::: Extract provided :::

The Trust is required by legislation to be registered for VAT. If you are registered for VAT you must charge VAT on all of your supplies where the law requires it.
A VAT registered business regularly completes a VAT return in which it pays to HM Revenue & Customs all of the VAT it has collected from customers and reclaims all of the VAT it has incurred on goods and services it has acquired.
However it is only possible to reclaim any VAT incurred if the VAT can be attributed to taxable business activities. The majority of all expenditure on the general maintenance and major repairs of the canal infrastructure includes VAT.
Prior to 1989 British Waterways (BW) did not charge VAT on its boat licences and as a result was unable to recover VAT on its general repairs and maintenance of the canals.
In 1989 BW opted to charge VAT on its property including canals to enable it to generate taxable activities (including charging VAT on the boat licence) on the canals, which in turn enabled BW to recover the VAT incurred on general maintenance and refurbishment.

::: Dataset excerpts :::

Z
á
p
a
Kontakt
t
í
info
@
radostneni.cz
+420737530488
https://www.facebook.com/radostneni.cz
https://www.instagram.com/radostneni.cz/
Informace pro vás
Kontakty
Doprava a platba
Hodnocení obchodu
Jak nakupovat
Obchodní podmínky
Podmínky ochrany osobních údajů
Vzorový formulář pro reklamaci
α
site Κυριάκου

:::

Brief A »
According to the passage on VAT and the canals, what did British Waterways opt to do in 1989?
Brief B »
Summarize the passage on VAT and the canals in two sentences.

Expected answer A »
It opted to charge VAT on its property, including canals.

Expected answer B »
The Trust must be registered for VAT, and a VAT-registered business can reclaim the VAT it incurs only when that VAT can be attributed to taxable business activities. British Waterways did not charge VAT on boat licences before 1989 and so could not recover VAT on canal repairs and maintenance, but in 1989 it opted to charge VAT on its property, including canals, which enabled it to recover that VAT.